Lastly, but very importantly, we moved the Islamabad Nature Conservation and Wildlife Management bill through both houses of parliament to unanimous approval, so that boundaries to the green area called the Margalla Hills Wildlife Park are not further encroached, and the vital connection between biodiversity, environmental regeneration and climate change is reified and enhanced. Cities that leave their green areas to the mercy of developers are not cities of the future, and Islamabad deserves to keep its lungs

We also needed to create new rules for animal sanctuaries, define what constituted wildlife, and how animals cannot be treated like circus creatures to be paraded, caged, abused for human entertainment anymore. Zoos are increasingly frowned upon as places of unnatural habitat for many species, and we have many examples of exotic and non-indigenous species suffering cruel and indifferent treatment at the hands of local zoos, so all such facilities in Islamabad are now only reserved for the rehabilitation of animals found in illegal captivity for onward sanctuary.

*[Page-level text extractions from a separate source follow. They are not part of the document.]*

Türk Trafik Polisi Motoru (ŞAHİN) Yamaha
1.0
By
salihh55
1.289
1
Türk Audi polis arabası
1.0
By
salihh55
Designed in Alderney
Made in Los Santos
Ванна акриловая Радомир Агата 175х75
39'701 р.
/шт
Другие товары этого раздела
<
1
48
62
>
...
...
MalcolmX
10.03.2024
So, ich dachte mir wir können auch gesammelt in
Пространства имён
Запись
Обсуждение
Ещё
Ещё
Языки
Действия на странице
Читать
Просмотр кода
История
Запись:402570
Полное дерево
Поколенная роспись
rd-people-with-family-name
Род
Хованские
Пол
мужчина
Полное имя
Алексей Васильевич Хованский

We called a meeting of all provinces to advise, not direct, (as we cannot do that) them on how to revamp their own zoos according to more humane laws, allowing animals to live in their own ecosystem where they maintain nature’s balance better than humans. Zoning will help all of us stay in our own allocated habitats. Let us hope some of this thinking and planning devolves down to the local levels of Pakistan.

Much of what we did in 16 months is just a framework for intense time and resource investment planning for the next government. Pakistan needs to take the triple planetary crisis as seriously as a national security crisis.